_What you need to do_. Report how many lines below contain the word "explains". Give only the number.

_Given entries_.

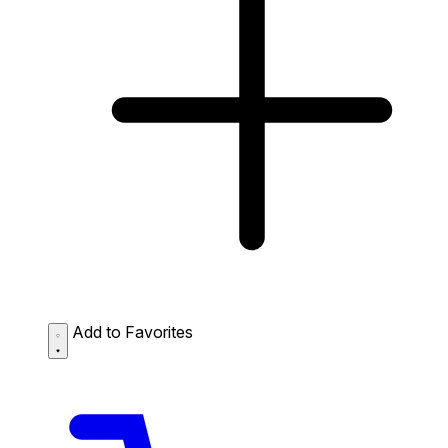
Add to Favorites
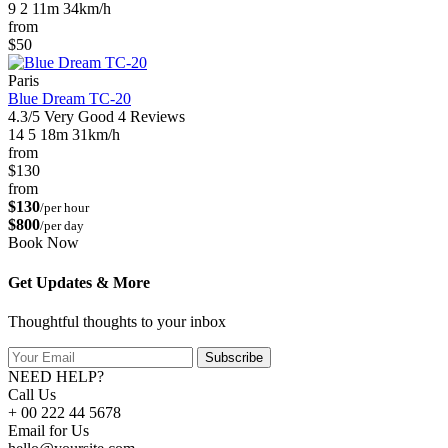
9
2
11m
34km/h
from
$50
Paris
Blue Dream TC-20
4.3/5
Very Good
4 Reviews
14
5
18m
31km/h
from
$130
from
$130
/per hour
$800
/per day
Book Now
Get Updates & More
Thoughtful thoughts to your inbox
Subscribe
NEED HELP?
Call Us
+ 00 222 44 5678
Email for Us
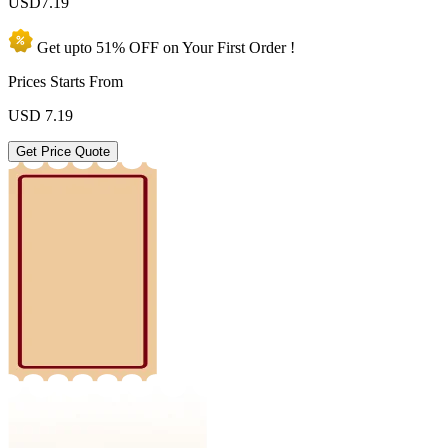
USD
7.19
Get upto
51% OFF
on Your
First Order !
Prices Starts From
USD
7.19
Get Price Quote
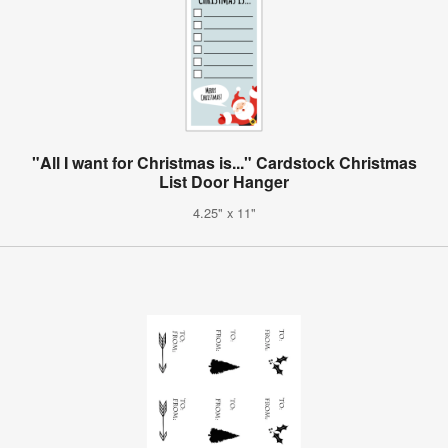
"All I want for Christmas is..." Cardstock Christmas
List Door Hanger
4.25" x 11"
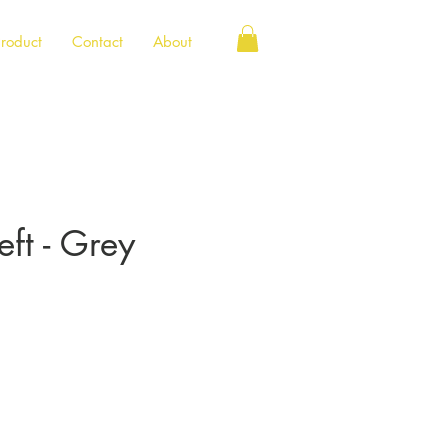
roduct
Contact
About
ft - Grey
e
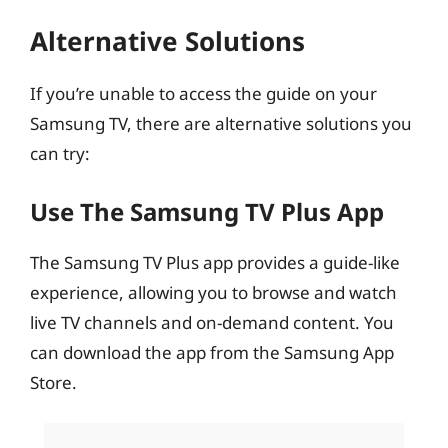
Alternative Solutions
If you’re unable to access the guide on your
Samsung TV, there are alternative solutions you
can try:
Use The Samsung TV Plus App
The Samsung TV Plus app provides a guide-like
experience, allowing you to browse and watch
live TV channels and on-demand content. You
can download the app from the Samsung App
Store.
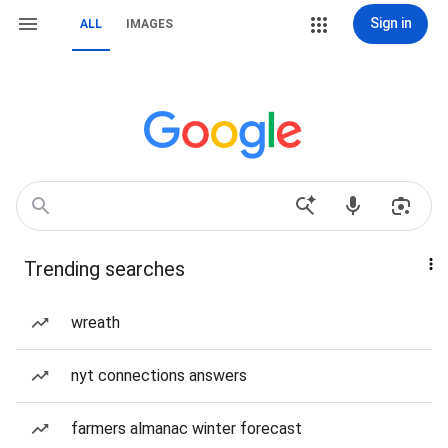
Sign in
ALL
IMAGES
Trending searches
wreath
nyt connections answers
farmers almanac winter forecast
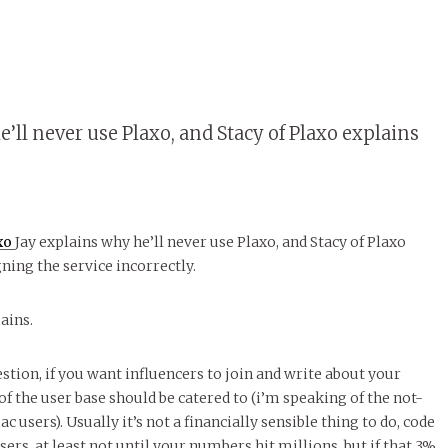
e’ll never use Plaxo, and Stacy of Plaxo explains
axo
Jay explains why he’ll never use Plaxo, and Stacy of Plaxo
ning the service incorrectly.
ains.
stion, if you want influencers to join and write about your
f the user base should be catered to (i’m speaking of the not-
c users). Usually it’s not a financially sensible thing to do, code
sers, at least not until your numbers hit millions, but if that 3%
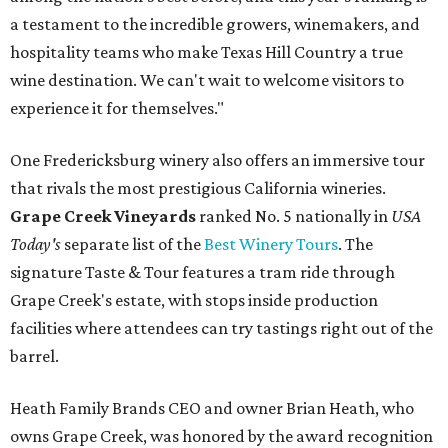
a testament to the incredible growers, winemakers, and
hospitality teams who make Texas Hill Country a true
wine destination. We can't wait to welcome visitors to
experience it for themselves."
One Fredericksburg winery also offers an immersive tour
that rivals the most prestigious California wineries.
Grape Creek Vineyards
ranked No. 5 nationally in
USA
Today's
separate list of the
Best Winery Tours
. The
signature Taste & Tour features a tram ride through
Grape Creek's estate, with stops inside production
facilities where attendees can try tastings right out of the
barrel.
Heath Family Brands CEO and owner Brian Heath, who
owns Grape Creek, was honored by the award recognition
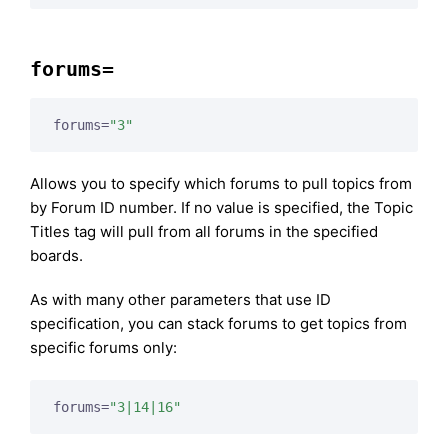
forums=
forums=
"3"
Allows you to specify which forums to pull topics from
by Forum ID number. If no value is specified, the Topic
Titles tag will pull from all forums in the specified
boards.
As with many other parameters that use ID
specification, you can stack forums to get topics from
specific forums only:
forums=
"3|14|16"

_Output of the task_. 2